▸ **EXERCISE**
Go through the data below and copy each line that includes "lines".

Collected data:
§

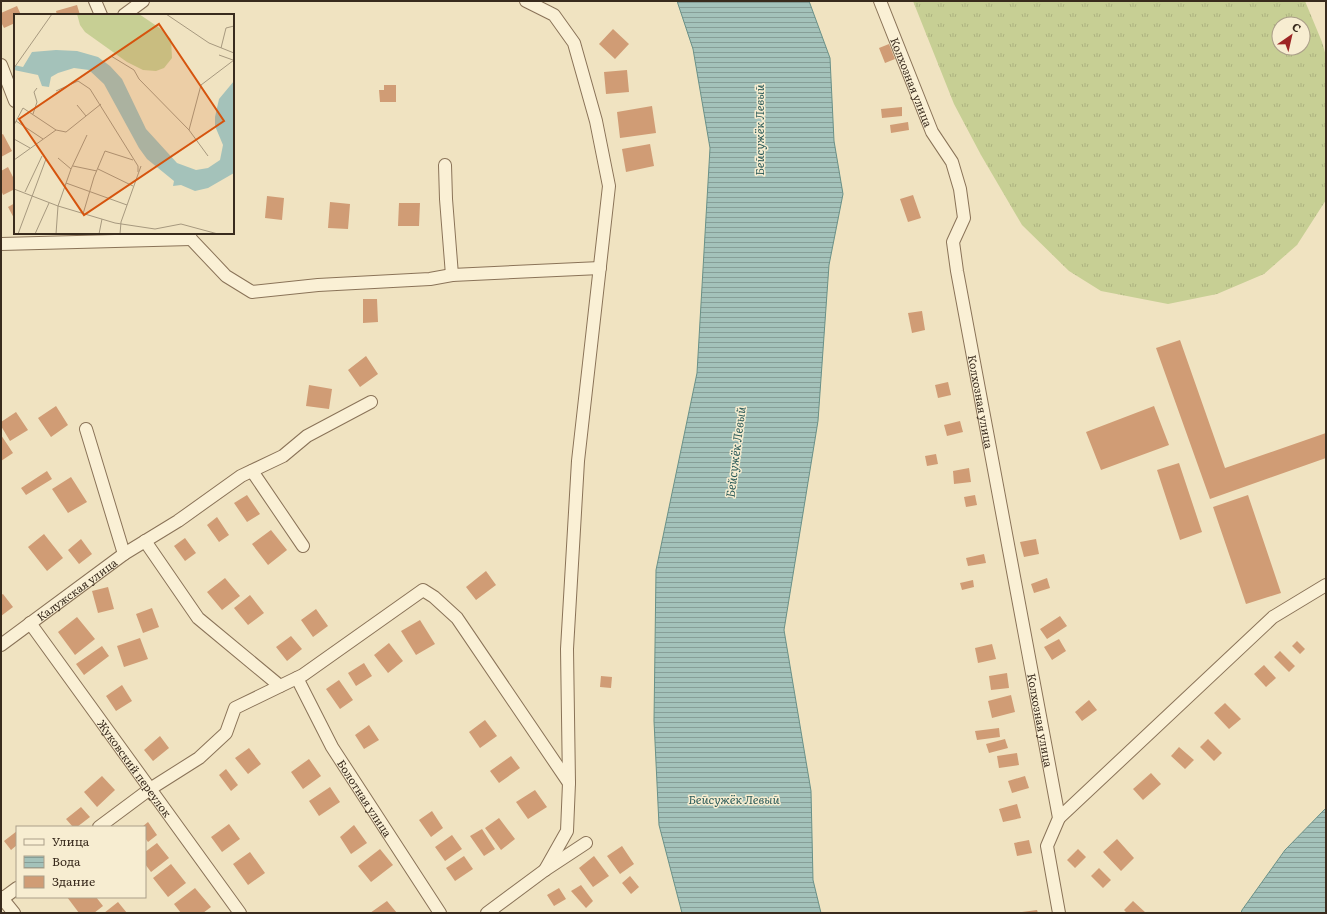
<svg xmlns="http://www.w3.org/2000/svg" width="1327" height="914" viewBox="0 0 1327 914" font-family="Literata,serif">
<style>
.grass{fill:url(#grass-tufts);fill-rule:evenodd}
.water{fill:url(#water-rules);stroke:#6a9188}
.building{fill:#d09c75}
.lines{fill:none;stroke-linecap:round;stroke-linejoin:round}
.minor-casing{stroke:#8a7358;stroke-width:14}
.minor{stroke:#faf0d5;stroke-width:12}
.labels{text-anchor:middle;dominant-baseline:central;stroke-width:3;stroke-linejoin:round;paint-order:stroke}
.street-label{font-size:11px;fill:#392b1d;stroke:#f7edd1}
.water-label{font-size:12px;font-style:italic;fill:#2b5a58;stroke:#f7edd1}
.inset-road{fill:none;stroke:#a7997f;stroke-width:1}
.view{fill:#d6540e;fill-opacity:0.15;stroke:#d6540e;stroke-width:2}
.inset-edge{fill:none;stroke:#392b1d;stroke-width:2}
</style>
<defs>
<pattern id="grass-tufts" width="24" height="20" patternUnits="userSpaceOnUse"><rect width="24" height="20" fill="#c7cf94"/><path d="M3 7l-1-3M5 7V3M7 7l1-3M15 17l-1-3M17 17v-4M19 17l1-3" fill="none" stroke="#acb27f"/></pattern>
<pattern id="water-rules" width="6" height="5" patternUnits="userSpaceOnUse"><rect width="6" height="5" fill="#a4c2ba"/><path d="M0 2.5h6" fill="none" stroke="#879e97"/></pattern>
</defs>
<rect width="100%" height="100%" fill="#f0e3c1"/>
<path class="grass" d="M913,1H1305L1322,42L1326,56V200L1297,245L1264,274L1217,294L1168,304L1101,291L1069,271L1022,225L981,155L954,104ZM1279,24H1303V48H1279Z"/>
<path class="water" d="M677,1H809L830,58L834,141L843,194L829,265L818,421L784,630L811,791L813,880L821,913H682L659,825L654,721L656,570L697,373L710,148L693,49Z
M1326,808V913H1241L1242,910L1285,850Z"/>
<path class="building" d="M77,5L80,15H57L56,11Z
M17,6L21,15H15V23L4,28L1,22V13Z
M613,29L629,44L615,59L599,44Z
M889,44L895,59L885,63L879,48Z
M627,70L629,92L606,94L604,72Z
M384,85H396V102H380L379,90H384Z
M652,106L656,133L620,138L617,112Z
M902,107V116L882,118L881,109Z
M908,122L909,130L891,133L890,125Z
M3,134L12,151L1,157V135Z
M650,144L654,166L626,172L622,149Z
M8,167L15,181V189L3,195L1,190V171Z
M913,195L921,218L908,222L900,199Z
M267,196L284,198L282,220L265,218Z
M330,202L350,204L348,229L328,228Z
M15,203V220L8,207Z
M399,203H420L419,226H398Z
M363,299H377L378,322L363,323Z
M922,311L925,330L912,333L908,313Z
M1180,340L1225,468L1326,433V458L1210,499L1156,348Z
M366,356L378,374L360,387L348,370Z
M948,382L951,395L938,398L935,385Z
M309,385L332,389L329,409L306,406Z
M56,406L68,425L51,437L38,418Z
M1154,406L1169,445L1101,470L1086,432Z
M16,412L28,430L10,441L1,426V422Z
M960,421L963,432L947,436L944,425Z
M1,435L13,453L1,461Z
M936,454L938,464L927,466L925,456Z
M1179,463L1202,532L1180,540L1157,470Z
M969,468L971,482L954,484L953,471Z
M47,471L52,479L26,495L21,488Z
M71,477L87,502L68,513L52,489Z
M247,495L260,514L247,522L234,503Z
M975,495L977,505L966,507L964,497Z
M1248,495L1281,593L1246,604L1213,507Z
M217,517L229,535L219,542L207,525Z
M271,530L287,550L268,565L252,544Z
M44,534L63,558L47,571L28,547Z
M185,538L196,553L185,561L174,546Z
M81,539L92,554L79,564L68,550Z
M1036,539L1039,554L1024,557L1020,542Z
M984,554L986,563L968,566L966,558Z
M486,571L496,585L476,600L466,587Z
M225,578L240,596L222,610L207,592Z
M1047,578L1050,588L1034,593L1031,584Z
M973,580L974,587L962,590L960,583Z
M108,587L114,609L98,613L92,591Z
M3,594L13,607L1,616V595Z
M250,595L264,613L248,625L234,608Z
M152,608L159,627L143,633L136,614Z
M316,609L328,626L313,637L301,620Z
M1060,616L1067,626L1047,639L1040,629Z
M77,617L95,639L75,655L58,632Z
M420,620L435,644L416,655L401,631Z
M291,636L302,649L287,661L276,647Z
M140,638L148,659L124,667L117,646Z
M1059,639L1066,651L1052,660L1044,647Z
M1297,641L1305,649L1300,654L1292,646Z
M389,643L403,661L388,673L374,655Z
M992,644L996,659L978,663L975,648Z
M102,646L109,656L84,675L76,664Z
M1280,651L1295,666L1289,672L1274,657Z
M364,663L372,676L356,686L348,673Z
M1264,665L1276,678L1266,687L1254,674Z
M1007,673L1009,688L991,690L989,676Z
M601,676L612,677L611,688L600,687Z
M339,680L353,700L340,709L326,689Z
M122,685L132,701L116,711L106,696Z
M1011,695L1015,712L992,718L988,701Z
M1089,700L1097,710L1082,721L1075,712Z
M1225,703L1241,719L1229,729L1214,713Z
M485,720L497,736L480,748L469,732Z
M369,725L379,740L364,749L355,735Z
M999,728L1000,737L977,740L975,731Z
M160,736L169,748L153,761L144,750Z
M1005,739L1008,748L989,753L986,744Z
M1208,739L1222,753L1214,761L1200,747Z
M1179,747L1194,760L1185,769L1171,756Z
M249,748L261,764L248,774L235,758Z
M1017,753L1019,765L999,768L997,756Z
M511,756L520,768L499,783L490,771Z
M309,759L321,776L303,789L291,772Z
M226,769L238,785L231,791L219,775Z
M1151,773L1161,784L1143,800L1133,789Z
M102,776L115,790L97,807L84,792Z
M1025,776L1029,788L1012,793L1008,781Z
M330,787L340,802L319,816L309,801Z
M535,790L547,807L528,819L516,802Z
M1017,804L1021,818L1003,822L999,809Z
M81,807L90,817L77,827H73L66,819Z
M432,811L443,828L431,837L419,820Z
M499,818L515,839L501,850L485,828Z
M148,822L157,835L148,842L145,838V827H142Z
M229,824L240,839L222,852L211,837Z
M354,825L367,843L351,854L340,837Z
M482,829L495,849L484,856L470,836Z
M17,831V845L11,850L4,841Z
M452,835L462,849L445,861L435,847Z
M1117,839L1134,858L1121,871L1103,852Z
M1029,840L1032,853L1017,856L1014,843Z
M157,843L169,858L151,872L145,864V852Z
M622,846L634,864L620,874L607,856Z
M380,849L393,865L371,882L358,866Z
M1078,849L1086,857L1075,868L1067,860Z
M250,852L265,873L248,885L233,864Z
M464,856L473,869L455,881L446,868Z
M594,856L609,876L593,887L579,868Z
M171,864L186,883L168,897L153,878Z
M1099,868L1111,880L1103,888L1091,876Z
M630,876L639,887L631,894L622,883Z
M581,885L593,901L586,908L571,891Z
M195,888L211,907L203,913H181L174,904Z
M559,888L566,899L554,906L547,895Z
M67,897H96L103,906L94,913H79Z
M387,901L397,913H370Z
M1133,901L1146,913H1127L1124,910Z
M118,902L127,913H104Z
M1037,910L1038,913H1022V912Z"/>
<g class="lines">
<defs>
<g id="minor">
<path d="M95,1L101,15"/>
<path d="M526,1L554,15L574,43L596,121L609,186L578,461L567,649L569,783L567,831L545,870"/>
<path id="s1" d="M880,1L932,132L952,162L960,189L964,218L953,242L957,271L1059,818L1047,846L1059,913"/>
<path d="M124,15L143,1"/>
<path d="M1,65L15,101"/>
<path d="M445,165L446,199L452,275"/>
<path d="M189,233L191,239L226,276L252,292L318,285L430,279L452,275L600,268"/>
<path d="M1,244L191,239"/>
<path d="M252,471L303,546"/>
<path d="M145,541L198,618L280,686"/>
<path d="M124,554L178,521L241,476L283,456L307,436L371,402"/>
<path id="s2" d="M30,623L240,913"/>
<path id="s3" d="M1,645L124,554L86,429"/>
<path id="s4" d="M297,678L332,747L440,913"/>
<path d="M1059,818L1273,617L1326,585"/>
<path d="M99,827L150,789L199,758L226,733L235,708L303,675L423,590L434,597L457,618L569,783"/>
<path d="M1,897L14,913"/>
<path d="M2,899L17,888"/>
<path d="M487,913L545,870L586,843"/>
</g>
</defs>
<use href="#minor" class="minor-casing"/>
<use href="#minor" class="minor"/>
</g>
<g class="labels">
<g class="street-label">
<text stroke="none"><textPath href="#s1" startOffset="87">Колхозная улица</textPath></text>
<text stroke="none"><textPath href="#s1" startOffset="423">Колхозная улица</textPath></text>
<text stroke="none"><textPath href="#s3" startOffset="94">Калужская улица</textPath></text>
<text stroke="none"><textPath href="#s1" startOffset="747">Колхозная улица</textPath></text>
<text stroke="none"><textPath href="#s2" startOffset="179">Жуковский переулок</textPath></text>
<text stroke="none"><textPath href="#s4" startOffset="138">Болотная улица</textPath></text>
</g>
<g class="water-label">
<text transform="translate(759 130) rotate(-90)">Бейсужёк Левый</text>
<text transform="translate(735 452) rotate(-83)">Бейсужёк Левый</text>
<text x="734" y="799">Бейсужёк Левый</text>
</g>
</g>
<g transform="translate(14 14)">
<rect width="220" height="220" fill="#f0e3c1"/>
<path d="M63,0H125L147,15L157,25L158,44L150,54L142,57L129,56L113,48L71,18L66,11Z" fill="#c7cf94"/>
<path d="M42,36L63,37L84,43L96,52L108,65L132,115L163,149L182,156L194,154L206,146L209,131L201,112V103L205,85L220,67V159L194,174L181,177L167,171L159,172L160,167L133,145L125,134L90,70L75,56L60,54L44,59L37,63L35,73L28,72L24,61L0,56V51L9,53L18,38Z" fill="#a4c2ba"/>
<path class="inset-road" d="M152,0L195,29L220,39M207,34L212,14L220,12M205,41L219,46M97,42L120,56L125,65L175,116L194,142M0,54L38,0M42,77L64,67L76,75L124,152V158M63,91L72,102M19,100L23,88L20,78L23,74M2,107L29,125M0,111L9,94L42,116L52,118L87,90M175,116L187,71L220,46M0,125L16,134M0,146L42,116M59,152L83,157M57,155L73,121M84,155L119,172M52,169L113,191M0,175L44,192L101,209L141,215L167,210L204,220M11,178L28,142M69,200L80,163L91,137L119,146M4,220L32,145M21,220L35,189M42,220L44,192L57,155L44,144M85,220L88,205M106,220L107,208L127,152"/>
<path class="view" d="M145,10L210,107L70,201L5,105Z"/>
<rect width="220" height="220" class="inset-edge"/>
</g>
<rect width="1327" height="914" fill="none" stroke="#392b1d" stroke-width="4"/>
<rect x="16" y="826" width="130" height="72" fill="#f7edd1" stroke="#ab9f89"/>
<rect x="24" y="839" width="20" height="6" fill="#faf0d5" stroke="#ab9f89"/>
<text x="52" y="846" font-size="12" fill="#392b1d">Улица</text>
<rect x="24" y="856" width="20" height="12" fill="url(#water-rules)" stroke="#ab9f89"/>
<text x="52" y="866" font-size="12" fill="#392b1d">Вода</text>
<rect x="24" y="876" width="20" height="12" fill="#d09c75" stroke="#ab9f89"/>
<text x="52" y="886" font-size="12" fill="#392b1d">Здание</text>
<g transform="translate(1291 36) rotate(34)"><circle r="19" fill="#f7edd1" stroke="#ab9f89"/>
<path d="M0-3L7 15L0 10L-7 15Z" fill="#9d2524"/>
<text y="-6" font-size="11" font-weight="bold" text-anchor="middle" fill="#392b1d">С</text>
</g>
</svg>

§

▸ **TASK RESULT**
.lines{fill:none;stroke-linecap:round;stroke-linejoin:round}
<g class="lines">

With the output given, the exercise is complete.